I like this, let’s stop talking theory, and build this out a few different ways.
Terrible, horrible, no good design:
t_AllTheThings
- Generic_ID_Field
- Customer_Name
- Customer_Address
- Delivery_Address
- Order_Info
Super terrible for many reasons.
- Customer_Name field assumes First Name, optional middle name, Last Name are all in one field, forcing you to use a like clause whenever looking up customer information
- New entry required even for returning customers for each new order (needlessly duplicating data)
- Need to select distinct in order to list addresses (customer or delivery) in the front end, or force the customer to re-enter the addresses each time they order something.
Less Terrible:
t_Customer_Info
- Customer_ID <- PK
- First_Name
- Last_Name
- Billing_Address
- Delivery_Address
t_Order_Info
- Order_ID <- PK
- Customer_ID <- FK
- Billing_Address
- Delivery_Address
- … Additional fields related to the order
So this is better. Now a customer doesn’t have to re-enter their address information, and we don’t have to figure out how to pull up their address. We do lose some functionality here from the previous design, and that is a customer can only have 1 billing address and 1 delivery address associated with them at a time. But since we have Billing and Delivery addresses in the order info table, the front end can be configured to use the addresses in customer info as defaults, and then allow the customer to manually enter different addresses.
Where we fail the most here is the duplication of addresses. Assuming that most people are going to want to have multiple orders go to the same address over a given period of time, then maybe they move or something. We’re going to have the same address show up in order info several times. Can we make this better? Yes we can.
Now we’re talkin’:
t_Customer_Info
- Customer_ID <- PK
- First_Name
- Last_Name
- Default_Billing_Address
- Default_Delivery_Address
t_Addresses
- Address_ID <- PK
- Customer_ID <- FK
- Address1
- Address2
- City
- State
- Zip
t_Order_Info
- Order_ID <- PK
- Customer_ID <- FK
- Delivery_Address <- FK
- Billing_Address <- FK
- … More fields related to the order
Now this is looking better. We can have recurring customers without having to duplicate their information. Each customer can have multiple addresses to work with. We could probably even add a field to differentiate between a billing address and a delivery address if we cared that much. Addresses can remain in the addresses table indefinitely for reporting purposes. We might add an active address field which would be a simple true/false that our application could use to figure out if it should show the address on a typical listing addresses associated with the customer.
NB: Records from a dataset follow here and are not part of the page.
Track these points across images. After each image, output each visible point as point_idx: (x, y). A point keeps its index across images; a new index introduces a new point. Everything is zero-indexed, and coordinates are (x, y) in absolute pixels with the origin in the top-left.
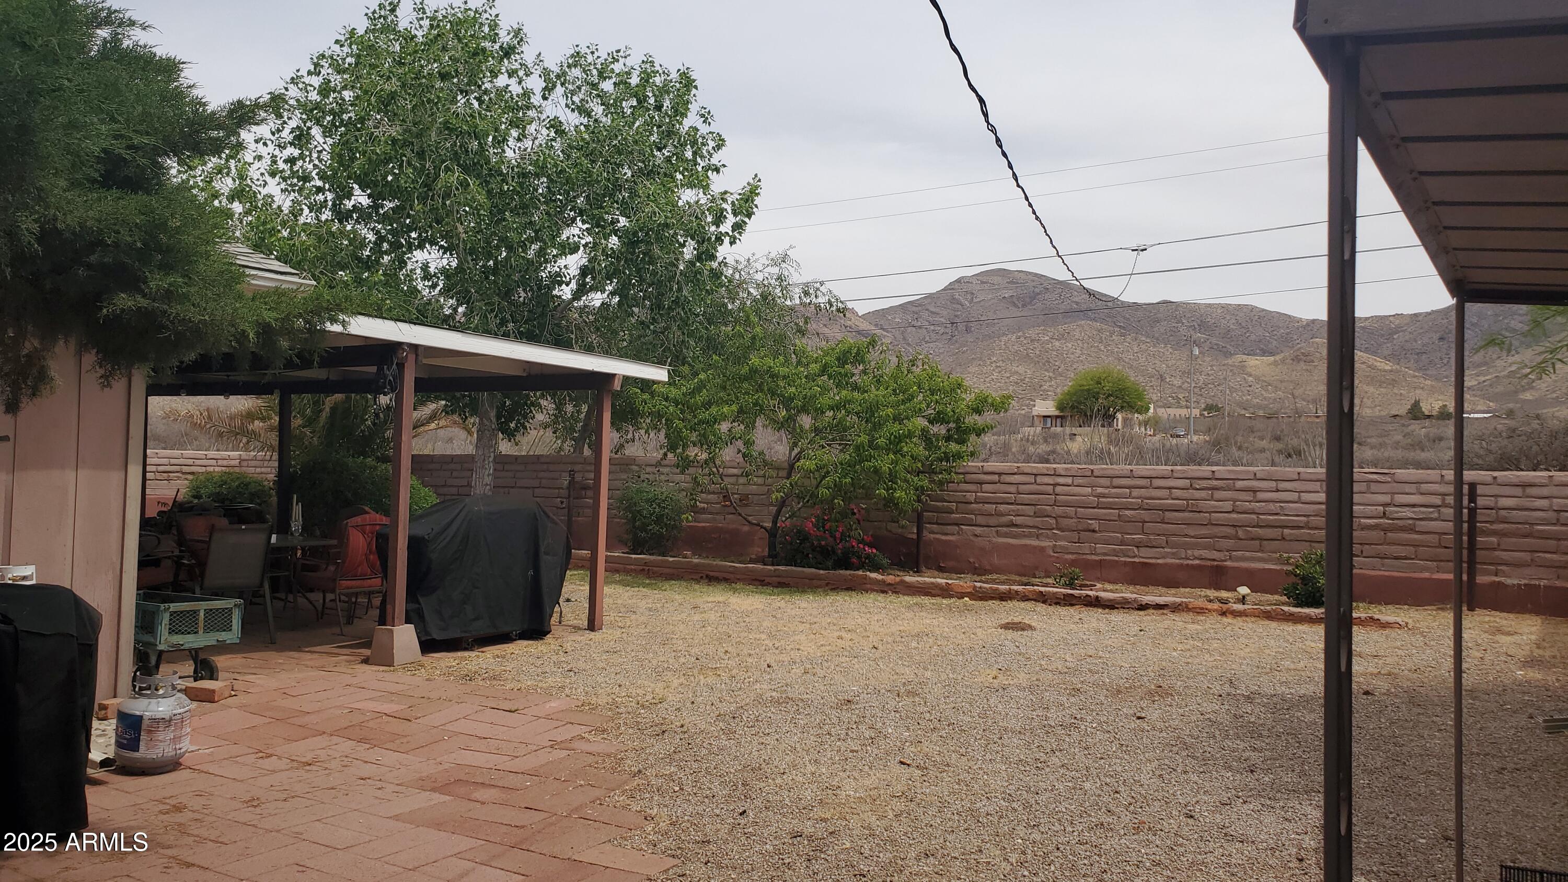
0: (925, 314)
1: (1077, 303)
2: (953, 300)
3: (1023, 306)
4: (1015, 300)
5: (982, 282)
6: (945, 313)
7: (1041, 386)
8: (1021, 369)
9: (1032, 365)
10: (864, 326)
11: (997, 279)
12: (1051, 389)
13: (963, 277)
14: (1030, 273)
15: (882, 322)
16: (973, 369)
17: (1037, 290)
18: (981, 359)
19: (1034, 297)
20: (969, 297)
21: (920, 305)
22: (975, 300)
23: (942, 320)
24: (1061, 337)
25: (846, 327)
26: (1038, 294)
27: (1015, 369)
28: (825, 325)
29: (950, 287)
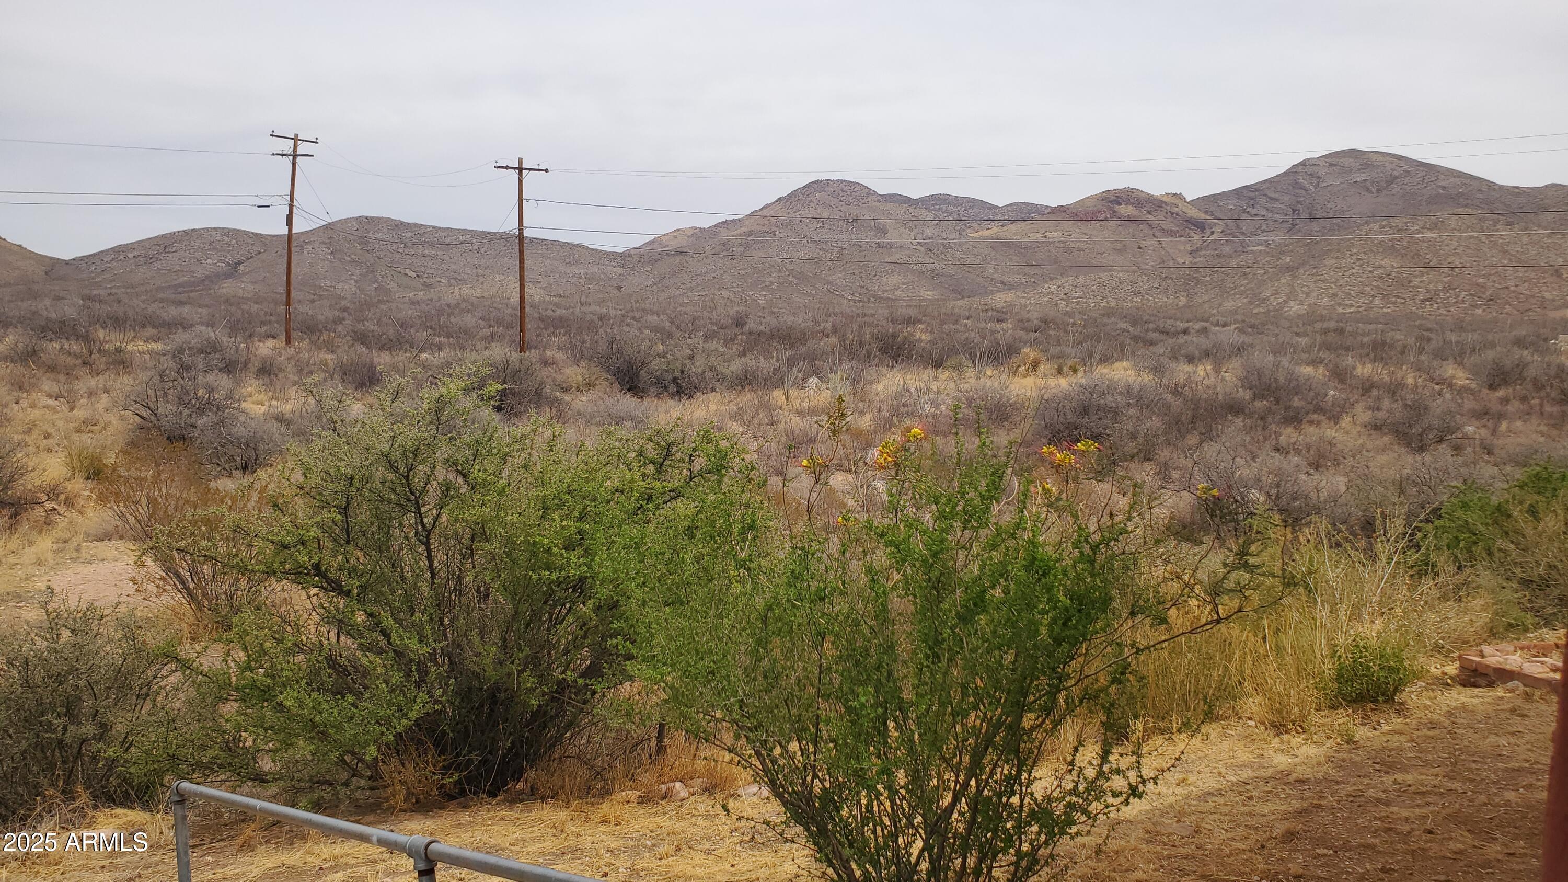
0: (1263, 200)
1: (1444, 188)
2: (1296, 185)
3: (1378, 191)
4: (1368, 184)
5: (1331, 165)
6: (1286, 198)
7: (1410, 282)
8: (1386, 262)
9: (1399, 258)
10: (1193, 213)
11: (1348, 161)
12: (1422, 285)
13: (1309, 159)
14: (1388, 154)
15: (1213, 209)
16: (1330, 262)
17: (1396, 173)
18: (1338, 251)
19: (1391, 180)
20: (1315, 181)
21: (1256, 190)
22: (1322, 185)
23: (1281, 206)
24: (1434, 227)
25: (1172, 214)
26: (1396, 178)
27: (1379, 262)
28: (1149, 212)
29: (1293, 172)
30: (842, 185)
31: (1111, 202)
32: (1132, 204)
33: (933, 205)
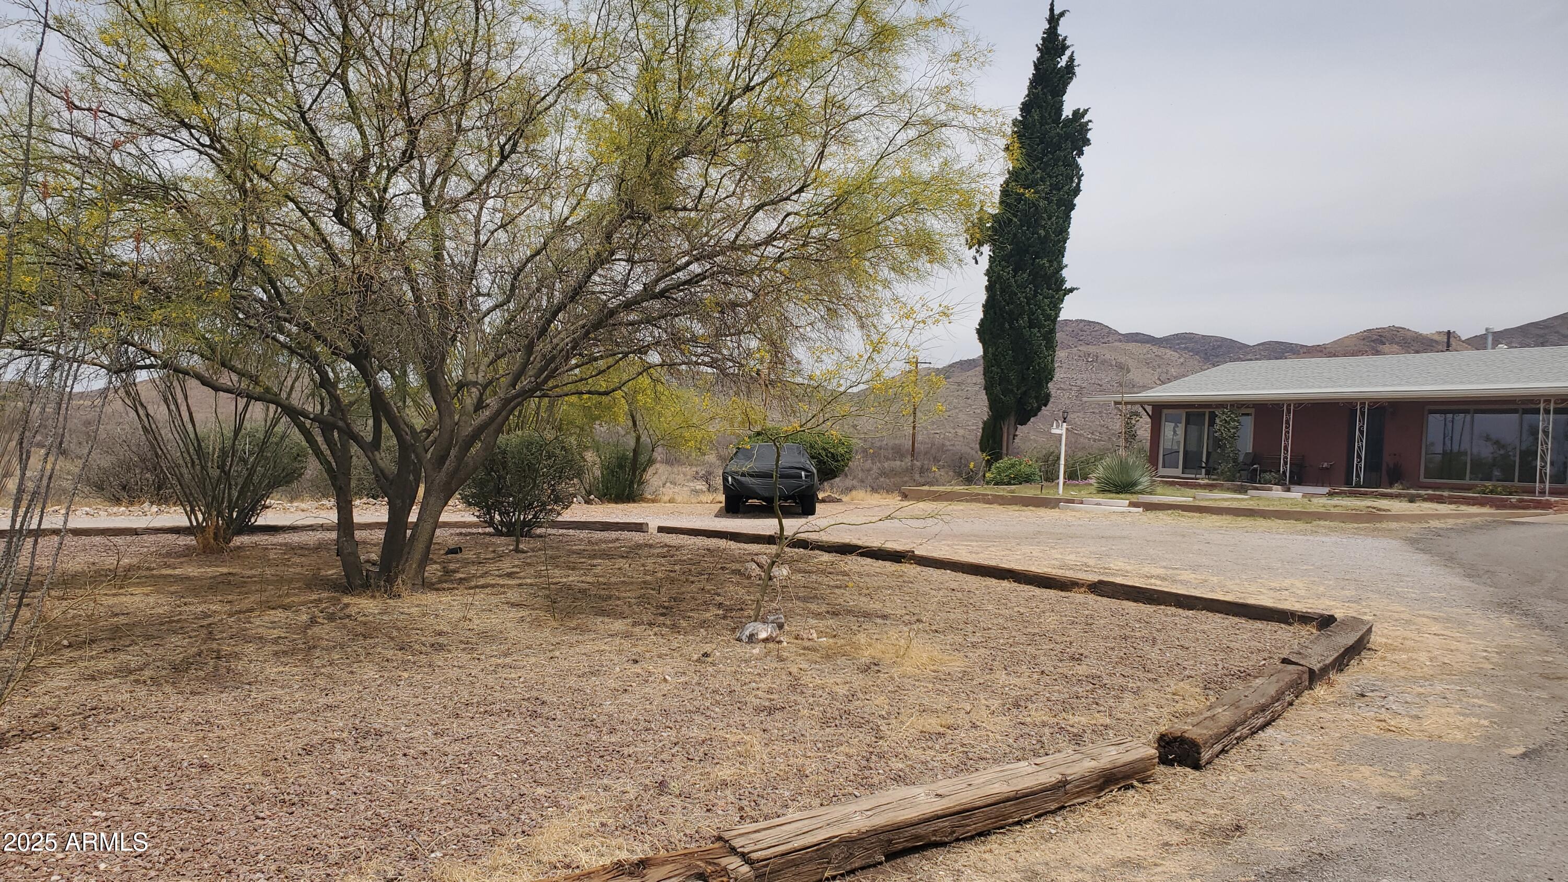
30: (1081, 325)
31: (1373, 341)
32: (1397, 343)
33: (1178, 344)
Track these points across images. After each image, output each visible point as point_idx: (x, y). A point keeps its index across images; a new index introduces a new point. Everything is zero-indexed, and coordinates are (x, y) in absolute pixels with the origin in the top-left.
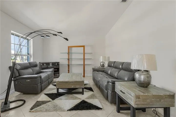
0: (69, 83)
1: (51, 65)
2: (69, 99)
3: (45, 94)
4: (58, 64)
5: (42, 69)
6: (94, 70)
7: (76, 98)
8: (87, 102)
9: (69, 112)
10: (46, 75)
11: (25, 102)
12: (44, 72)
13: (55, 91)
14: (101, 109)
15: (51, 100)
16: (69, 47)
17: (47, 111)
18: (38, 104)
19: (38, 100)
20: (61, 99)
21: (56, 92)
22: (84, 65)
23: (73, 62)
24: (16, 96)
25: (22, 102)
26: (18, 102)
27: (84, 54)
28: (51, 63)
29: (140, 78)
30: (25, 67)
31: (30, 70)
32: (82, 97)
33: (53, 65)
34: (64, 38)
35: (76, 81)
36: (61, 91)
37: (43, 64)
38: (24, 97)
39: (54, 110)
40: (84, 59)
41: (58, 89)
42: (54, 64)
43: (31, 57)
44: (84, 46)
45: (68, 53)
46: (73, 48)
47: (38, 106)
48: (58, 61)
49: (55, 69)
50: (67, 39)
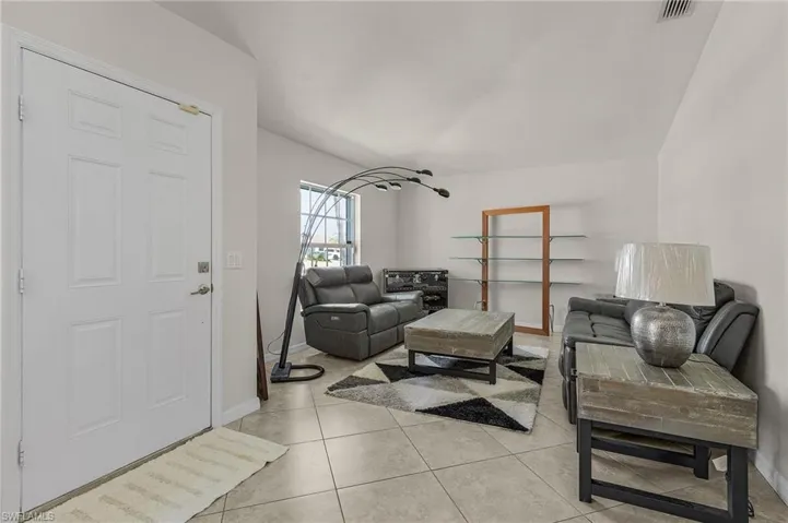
0: (443, 337)
1: (417, 279)
2: (439, 388)
3: (379, 365)
4: (443, 276)
5: (389, 292)
6: (577, 306)
7: (463, 388)
8: (489, 405)
9: (420, 416)
10: (393, 308)
11: (323, 372)
12: (389, 301)
13: (404, 362)
14: (524, 430)
15: (386, 379)
16: (485, 216)
17: (363, 399)
18: (352, 382)
19: (354, 375)
20: (414, 384)
21: (407, 365)
22: (546, 285)
23: (506, 274)
24: (309, 359)
25: (317, 372)
26: (308, 370)
27: (547, 239)
28: (417, 272)
29: (645, 330)
30: (332, 281)
31: (347, 291)
32: (481, 390)
33: (423, 280)
34: (435, 190)
35: (465, 334)
36: (423, 361)
37: (392, 274)
38: (323, 362)
39: (383, 403)
40: (547, 262)
41: (412, 354)
42: (427, 276)
43: (356, 250)
44: (545, 209)
45: (484, 238)
46: (503, 218)
47: (349, 386)
48: (444, 268)
49: (427, 293)
50: (444, 193)
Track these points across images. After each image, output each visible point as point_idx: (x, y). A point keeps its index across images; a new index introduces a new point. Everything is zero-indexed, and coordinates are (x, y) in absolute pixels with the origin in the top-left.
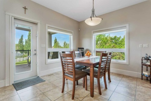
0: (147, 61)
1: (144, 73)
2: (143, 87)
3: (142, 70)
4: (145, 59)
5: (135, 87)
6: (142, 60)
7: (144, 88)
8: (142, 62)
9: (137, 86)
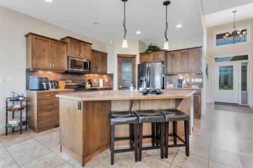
0: (13, 103)
1: (10, 122)
2: (15, 143)
3: (7, 119)
4: (11, 100)
5: (5, 152)
6: (7, 103)
7: (18, 145)
8: (7, 107)
9: (8, 149)
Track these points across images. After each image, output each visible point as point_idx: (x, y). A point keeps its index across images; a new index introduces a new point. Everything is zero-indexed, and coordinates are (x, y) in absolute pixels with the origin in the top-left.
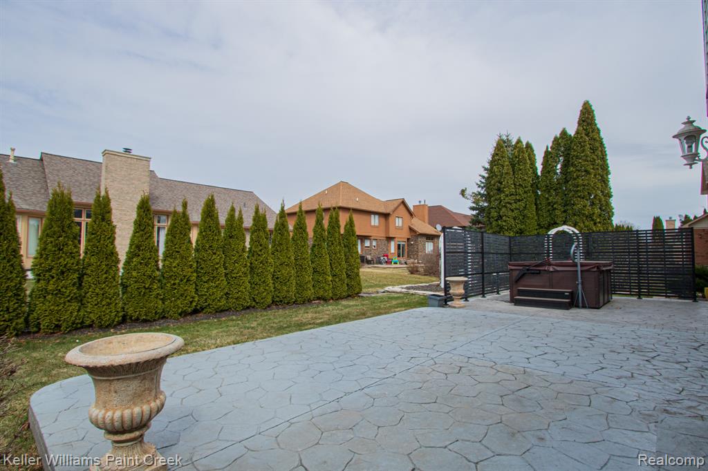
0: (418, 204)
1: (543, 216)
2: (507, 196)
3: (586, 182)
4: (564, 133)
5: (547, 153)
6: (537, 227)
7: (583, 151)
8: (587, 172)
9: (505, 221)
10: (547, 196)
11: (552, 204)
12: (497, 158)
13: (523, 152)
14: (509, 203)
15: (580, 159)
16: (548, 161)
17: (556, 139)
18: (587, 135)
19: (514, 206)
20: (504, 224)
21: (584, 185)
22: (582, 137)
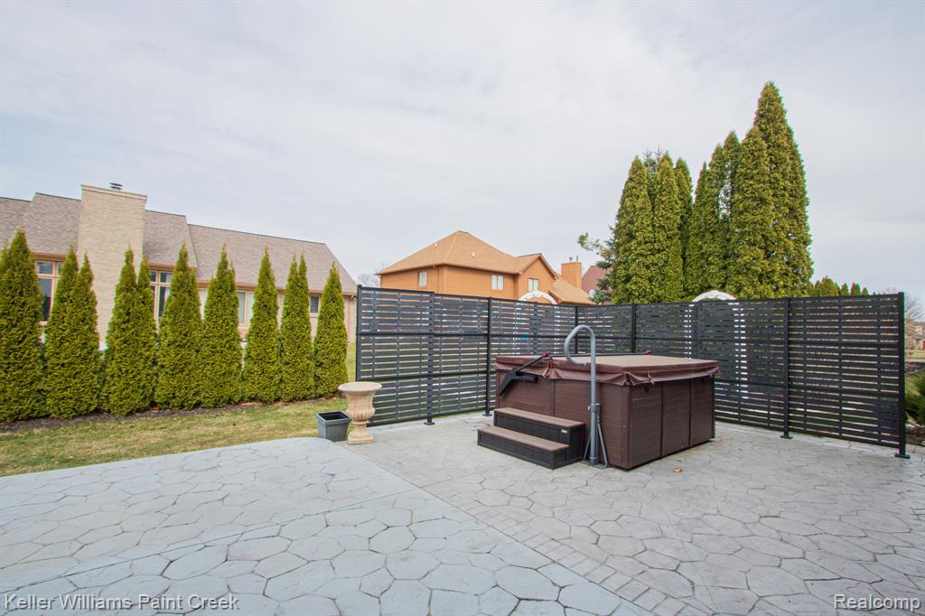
0: (568, 261)
1: (692, 275)
2: (639, 244)
3: (759, 218)
4: (732, 140)
5: (704, 174)
6: (683, 293)
7: (756, 166)
8: (762, 201)
9: (635, 283)
10: (700, 243)
11: (706, 256)
12: (631, 184)
13: (668, 175)
14: (642, 255)
15: (752, 178)
16: (703, 187)
17: (718, 151)
18: (766, 139)
19: (650, 259)
20: (634, 287)
21: (755, 223)
22: (755, 142)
The order info table references the information it needs, rather than keeping a copy all to itself. This is great for reporting since the addresses exist indefinitely, you will be able to pull an order history report and be able to see where an order went and what address it was billed to.
This design will eventually run into problems when the tables becomes incredibly full. When you get to the size of Amazon, you’ll probably be using something different.
So, what makes this a decent design?
First, we’re limiting the duplication of data. Sure, some data will be duplicated. The state field for example. Hell, even the entire set of address fields might be duplicated if you get one customer at Address A who moves to a new address and a second customer moves to Address A. This technically is duplication. But as far as duplicated address between different customers, I’d be comfortable with that level of duplication.
As for the duplication of the state, I agree with risk, I don’t think it would make a whole lot of sense to create a lookup table for states. Assuming the US (because is there really a world outside of our borders? I think it’s fake news ) we have 50 states, so we would need a 2 digit tinyint anyways. I could be wrong, but I don’t think that there is any difference between 2 digits and 2 letters when it comes to space consumption. Now if you were going to have a state lookup table that included state name, abbreviation, potential zip codes to help sanitize address input, and whatever else, now you might have something.
Now we’ve got more tables, more fields, and our queries are more complex. The complexity of the queries should only be a concern for the queries that are run on a regular basis (i.e. the queries in your application). If those queries are taking too long, they should be looked at. Given the keys in the tables, I think it’ll be a while before the tables get large enough to start negatively affecting query performance. When that does happen, you can look into getting more memory for the server, and/or start designing an archiving solution.
For adhoc queries, you can do things like create views…y’know, if you absolutely have to. Or they can build out their queries and save them for use later, like normal human beings. Personally I am aghast to create database objects that make life easier for people who manually query the database. Chances are if you want the data now, you’ll probably want it again in the future. On first request, you’ll build your adhoc query, and seriously consider putting it in a secondary reporting application. On second request, you’ll actually do it.
Two more things before I go. First, these ID fields. I don’t know what it is about management, but they absolutely hate seeing vanilla numbers in ID fields. They want to see GUIDs. It’s a buzz word, and it touches the hearts and minds of people who don’t know any better. Don’t use GUIDs for ID fields. Use plain, vanilla ints. They’re faster for both humans and computers to read.
Second, if anyone reading this wants to play with larger sets of data, the StackExchange databases are available for download.